> DIRECTIONS FOR THIS TASK
Only the lines with the string "Teiuș" are needed; return each of them from the entries below.

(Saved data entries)
Content starts

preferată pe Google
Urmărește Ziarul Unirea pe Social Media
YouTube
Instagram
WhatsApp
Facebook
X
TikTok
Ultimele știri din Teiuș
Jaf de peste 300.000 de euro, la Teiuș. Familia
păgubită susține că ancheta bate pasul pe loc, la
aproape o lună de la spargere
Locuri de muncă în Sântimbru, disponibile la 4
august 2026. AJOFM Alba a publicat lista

Content ends

> ANSWER FOR THE TASK
Ultimele știri din Teiuș
Jaf de peste 300.000 de euro, la Teiuș. Familia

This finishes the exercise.